UniVocity CSV Parser
UniVocity CSV Parser loudly claims to be the fastest CSV parser in a 2018 comparison among 18 different publicly available CSV parsers. UniVocity parser allows you to select the fields you want to parse, skipping the unnecessary or non-mandatory fields in a single file, giving it the ability to filter columns of a CSV.
It has more customization options than OpenCSV and Apache Commons CSV, which makes it harder to set up and get started with. Code readability might also be less when compared to some other libraries since UniVocity parser requires that the format, line separator, and header extraction method be declared before parsing is attempted.
On the positive side, the variety of formatting and customization options makes it suitable to deal with the 'edge-cases' involving CSV files which are not RFC4180 compliant.
Similar to both OpenCSV and Apache Commons CSV, you can use either an iterator or defined parser class (in this case either
TsvParser). UniVocity CSV Parsers also supports reading into beans with a more complex setup when compared to OpenCSV.

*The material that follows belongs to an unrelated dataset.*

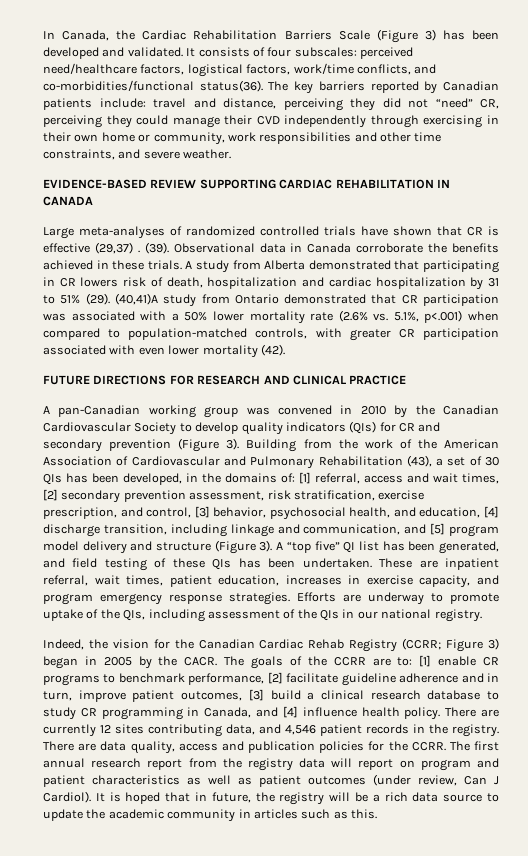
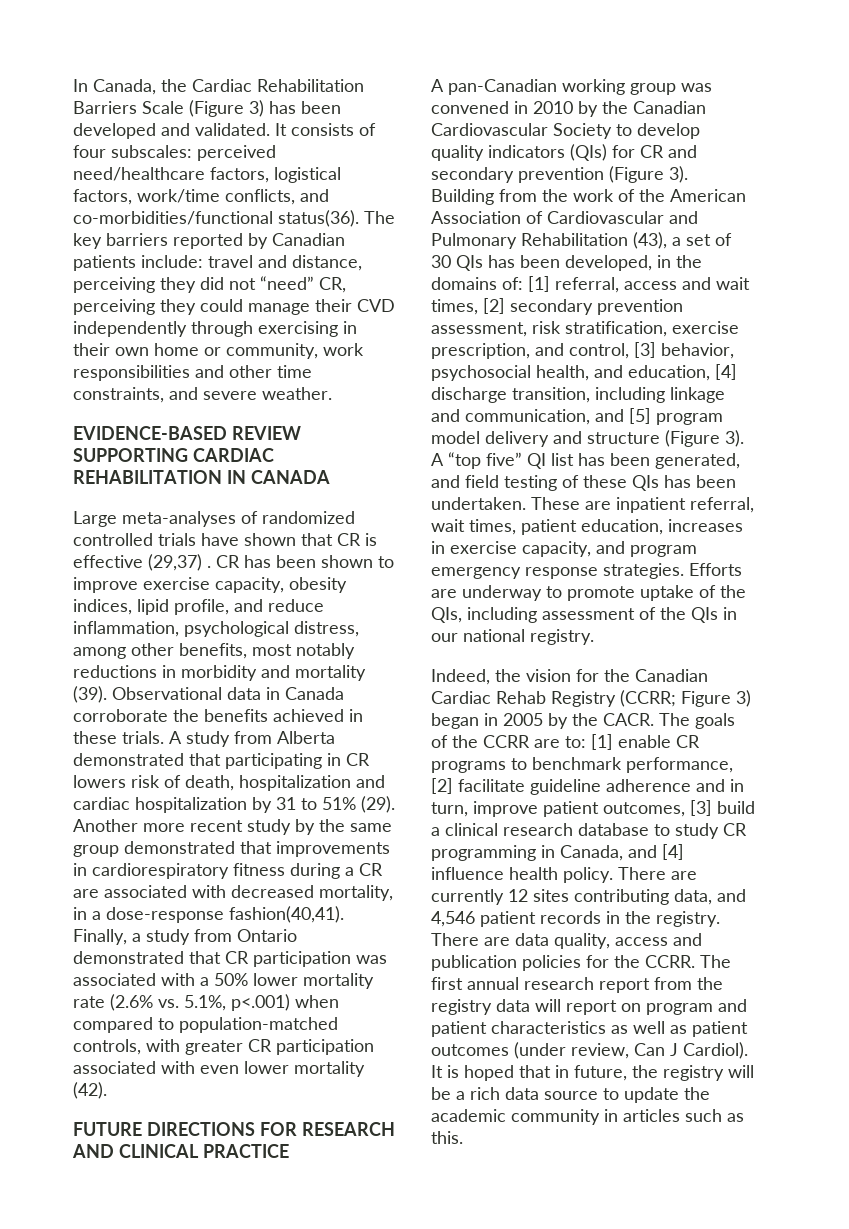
(140, 251) none -> [216,555,394,568] [73,577,347,593] [73,599,324,615] [73,621,359,637] [73,643,355,659] [73,665,366,681] CR has been shown to improve exercise capacity, obesity indices, lipid profile, and reduce inflammation, psychological distress, among other benefits, most notably reductions in morbidity and mortality
[114,293,158,305] (40,41)A -> [73,819,392,835] [73,841,390,857] [73,863,383,879] [73,885,393,901] [73,906,344,923] [73,929,141,945] Another more recent study by the same group demonstrated that improvements in cardiorespiratory fitness during a CR are associated with decreased mortality, in a dose-response fashion(40,41). Finally, a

Writing is a similarly complicated, but configurable process with the UniVocity CSV parser, with specific use cases like the ability to define value conversions and column selection. Writing directly from a map or annotated Java Beans is also supported.
FlatPack CSV Parser
FlatPack CSV Parser is fast and more suitable for handling extremely large files, dealing with file sorting before parsing and fixed width parsing. It can be used in a scenario where your CSV does not have a specific delimiter but is comprised of fixed width text for example. The parser also supports column mapping through XML specifications, where the fields in the XML and the data fields in the CSV are in the same order.
BuffReaderDelimiterFactory allows streaming larger files to avoid everything being contained in memory when parsing data. Columns can also be added, removed, or ignored as needed.
Since the library focusses on being friendly for larger files, it also allows the option to exclude bad data, and add it to an error collection for later processing. This avoids a massive dataset needing to be re-processed due to one or two errors and simplifies error handling.
The library is currently maintained, with the most recent publication being in 2019. It has specific strengths, but can be complicated to set up and understand due to the multitude of options and customization features introduced to handle very specific scenarios that are not RFC4180 compliant.
The most basic CSV reading and writing scenarios can be handled using core Java IO with
FileWriters, and customized error handling. However, external libraries provide tried and tested solutions when it comes to more complex operations that involve being able to support larger files that may or may not be RFC 4180 compliant, with varying delimiters and different requirements.
The performance and flexibility of your application depend on the option you choose - some parsers are better at memory management, while others are more flexible and customizable.
You can use this article as a guide to identify which library best suits your needs, and learn the basics of CSV file handling, and reading and writing CSVs in Java.